/obesity

In this project, I will perform feature selection using three different wrapper methods on a dataset obtained from a survey about eating habits and weight. The goal is to identify a smaller subset of features that can accurately predict whether a survey respondent is obese or not.

Primary LanguageJupyter Notebook

Feature Selection Using Wrapper Methods

Project Brief

Objective: In this project, I will perform feature selection using three different wrapper methods on a dataset obtained from a survey about eating habits and weight. The goal is to identify a smaller subset of features that can accurately predict whether a survey respondent is obese or not.
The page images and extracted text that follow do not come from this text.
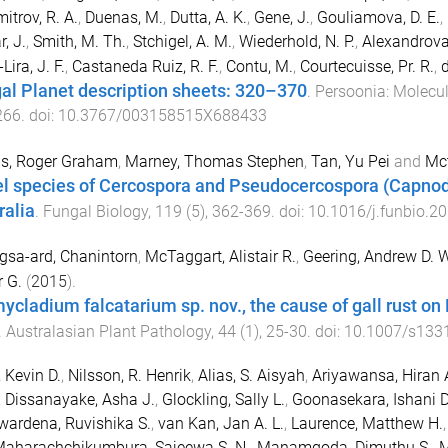
itrov, R. A.
,
Duenas, M.
,
Dutta, A. K.
,
Gene, J.
,
Gouliamova, D. E.
,
, J.
,
Smith, M. Th.
,
Stchigel, A. M.
,
Wiederhold, N. P.
,
Alexandrova,
Lira, J. F.
,
Castaneda Ruiz, R. F.
,
Contu, M.
,
Courtecuisse, Pr. R.
,
d
al Planet description sheets: 320–370
.
Persoonia: Molecul
266
. doi:
10.3767/003158515X688433
as, Roger Graham
,
Marney, Thomas Stephen
,
Tan, Yu Pei
and
Mct
l species of Cercospora and Pseudocercospora (Capnod
ralia
.
Fungal Biology
,
119
(
5
),
362
-
369
. doi:
10.1016/j.funbio.2
sa-ard, Chanintorn
,
McTaggart, Alistair R.
,
Geering, Andrew D. W
 G.
(
2015
).
ycladium falcatarium sp. nov., the cause of gall rust on 
.
Australasian Plant Pathology
,
44
(
1
),
25
-
30
. doi:
10.1007/s133
 Kevin D.
,
Nilsson, R. Henrik
,
Alias, S. Aisyah
,
Ariyawansa, Hiran 
,
Dissanayake, Asha J.
,
Glockling, Sally L.
,
Goonasekara, Ishani D
ardena, Ruvishika S.
,
van Kan, Jan A. L.
,
Laurence, Matthew H.
aharachchikumbura, Sajeewa S. N.
,
Manamgoda, Dimuthu S.
,
M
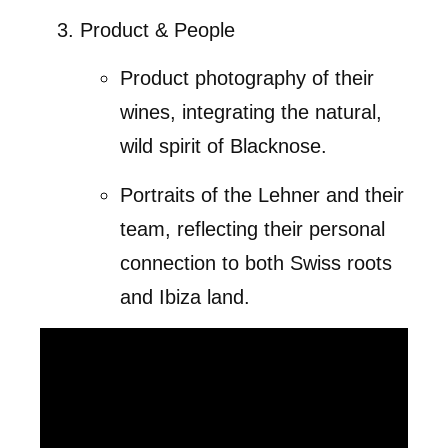
Product & People
Product photography of their
wines, integrating the natural,
wild spirit of Blacknose.
Portraits of the Lehner and their
team, reflecting their personal
connection to both Swiss roots
and Ibiza land.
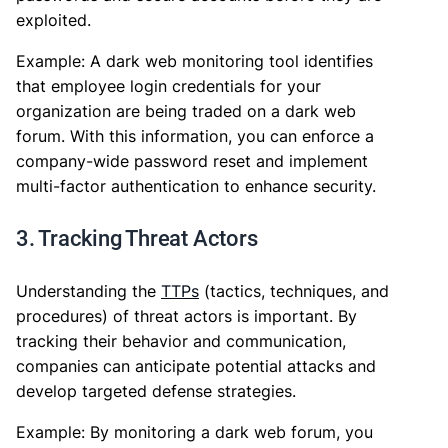
exploited.
Example: A dark web monitoring tool identifies
that employee login credentials for your
organization are being traded on a dark web
forum. With this information, you can enforce a
company-wide password reset and implement
multi-factor authentication to enhance security.
3. Tracking Threat Actors
Understanding the
TTPs
(tactics, techniques, and
procedures) of threat actors is important. By
tracking their behavior and communication,
companies can anticipate potential attacks and
develop targeted defense strategies.
Example: By monitoring a dark web forum, you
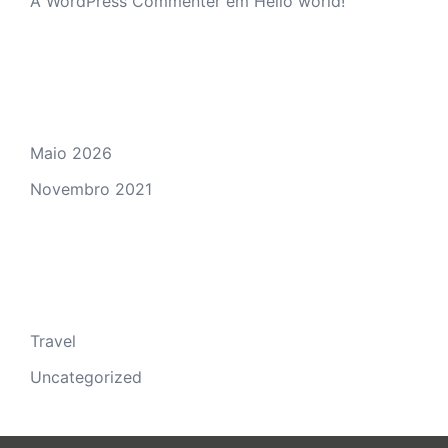
A WordPress Commenter
em
Hello world!
Arquivo
Maio 2026
Novembro 2021
Categorias
Travel
Uncategorized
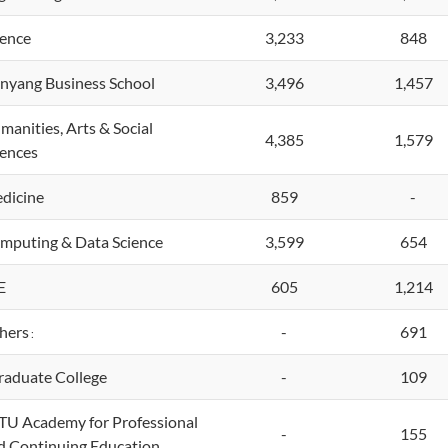
ience
3,233
848
nyang Business School
3,496
1,457
manities, Arts & Social
4,385
1,579
iences
dicine
859
-
mputing & Data Science
3,599
654
E
605
1,214
hers
-
691
:
aduate College
-
109
U Academy for Professional
-
155
d Continuing Education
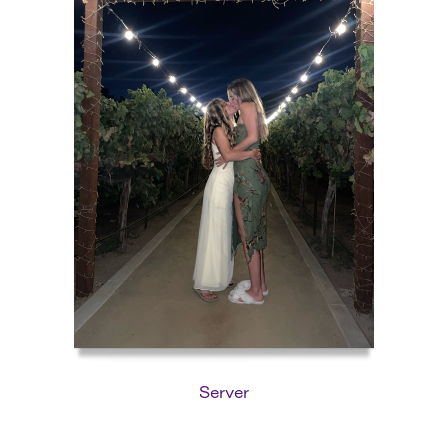
Server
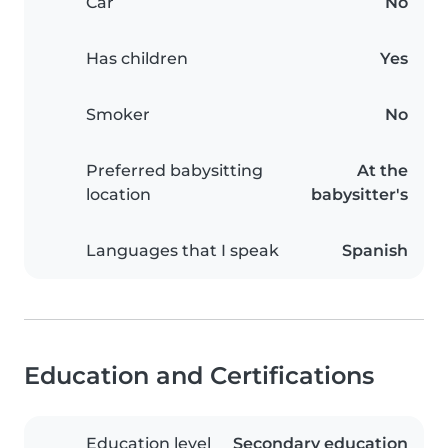
Car
No
Has children
Yes
Smoker
No
Preferred babysitting
At the
location
babysitter's
Languages that I speak
Spanish
Education and Certifications
Education level
Secondary education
Data source: UCI Machine Learning Repository - Estimation of obesity levels

Tasks Overview

Here's a breakdown of the tasks I'll be performing using Python and various packages:

  1. Data Loading and Inspection: I'll load the dataset and inspect its structure using pandas. This will help me understand the available features and the target variable.

  2. Logistic Regression Model: I'll create a logistic regression model using LogisticRegression from sklearn to establish a baseline accuracy for comparison.

  3. Sequential Forward Selection (SFS): I'll implement SFS using the SequentialFeatureSelector class from mlxtend to select a subset of features that maximizes accuracy. I'll then evaluate the model's accuracy on this reduced feature set.

  4. Sequential Backward Selection (SBS): I'll implement SBS using the SequentialFeatureSelector class from mlxtend to select another subset of features that maximizes accuracy. Again, I'll evaluate the model's accuracy on this subset.

  5. Recursive Feature Elimination (RFE): I'll standardize the data and apply RFE using RFE from sklearn to select a subset of features. I'll also evaluate the model's accuracy on this reduced feature set.

  6. Visualizing Results: I'll visualize the results of SFS and SBS by plotting the model accuracy as a function of the number of features used.